# New Plants



## BloOd-Omen (Apr 30, 2005)

Hey guys, what would you suggest the best type of plants I could get for my Piranha Aquarium, and how much do they go for?

Thanks...


----------



## mashunter18 (Jan 2, 2004)

there are alot of different plant choices you could use.Bunched plants like money wart, ludwiga, are kind of messy but cheap.

A good plant to start with would be anubias family, and anubias would be good, also java fern would be good.They may runa few more dollars but are very hearty and dont require alot to thrive.


----------



## BloOd-Omen (Apr 30, 2005)

Thanks alot man


----------



## Husky_Jim (May 26, 2003)

There are many plant spiecew that you can have in your tank as for the start.
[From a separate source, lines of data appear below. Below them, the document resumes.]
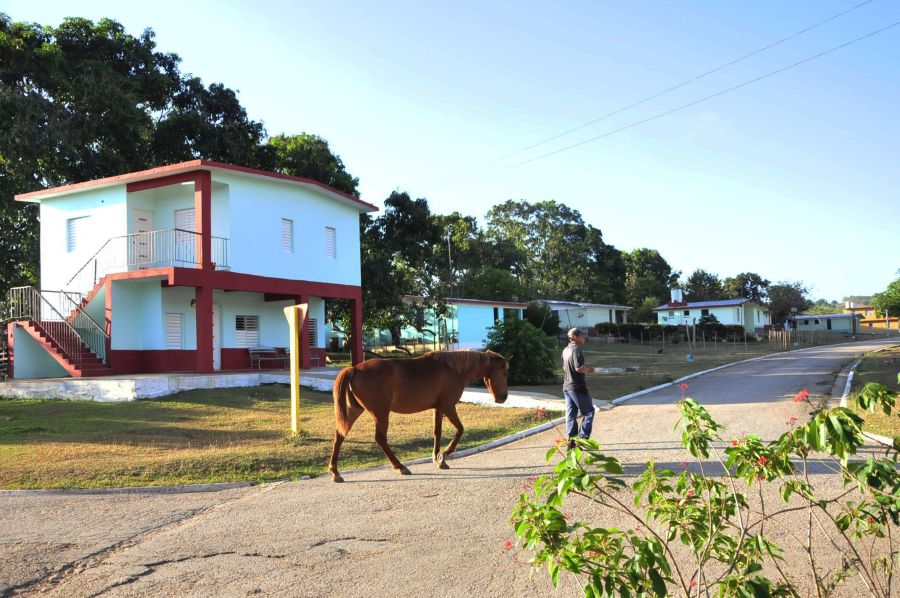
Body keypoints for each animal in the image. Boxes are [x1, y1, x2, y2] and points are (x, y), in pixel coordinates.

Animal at [326, 352, 510, 482]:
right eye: (505, 373)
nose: (503, 397)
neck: (454, 370)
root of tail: (354, 369)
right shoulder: (448, 407)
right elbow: (460, 430)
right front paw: (445, 454)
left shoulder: (438, 408)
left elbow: (437, 433)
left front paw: (438, 459)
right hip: (380, 413)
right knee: (380, 438)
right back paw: (400, 467)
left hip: (354, 411)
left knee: (339, 436)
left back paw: (335, 472)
I suggest to try the following judging by their minimum difficulty:

Egeria Desna
Ceratophyllum Demersum
Anubias (All spieces)
Microsorum Pteropus (Java Fern)
Hygrophilla Polysperma
Cryptocorines (most spieces)
Echinodorus (most spieces)

i will disagree with mashunter18 on ludwidgia cause it is an easy plant and NOt a mesy one for sure....


----------



## mashunter18 (Jan 2, 2004)

husky_jim said:


> There are many plant spiecew that you can have in your tank as for the start.
> 
> I suggest to try the following judging by their minimum difficulty:
> 
> ...


Maybe it was my piranha that made them messy :laugh:

Red ludwiga is a nice looking plant though


----------



## Handikapped (Nov 5, 2004)

Amazon swords and Brazilian swords are very hearty (i cant keep a cactus alive but i can grow the sh*t outta amazon swords)


----------



## oojit (Feb 24, 2005)

java moss is the greastest plant ever IMO


----------



## Proctain (May 4, 2005)

What's the name of the plant that looks like bamboo?


----------



## RedBelly Dom (Mar 22, 2005)

You should get some silk plants they are cool.


----------



## RedBelly Dom (Mar 22, 2005)

I have bamboo in my 10 gallon and it looks cool, I got it in a place at the mall for like 10 bucks but it came with some other cool thing too.


----------



## Husky_Jim (May 26, 2003)

RedBelly Dom said:


> You should get some silk plants they are cool.:nod:
> [snapback]1014829[/snapback]​





RedBelly Dom said:


> I have bamboo in my 10 gallon and it looks cool, I got it in a place at the mall for like 10 bucks but it came with some other cool thing too.
> [snapback]1014830[/snapback]​


* 
What this has to do with real plants???*


----------



## rbp 4 135 (Mar 2, 2004)

java ferns, and swords are real easy to grow. Most plants are fairly easy to tak3 care of all you have to do is fertilize, and if you are running a fairly densely platnted tank with a fair amout of light, 3 wpg, then you could make a diy co2 reactor.


----------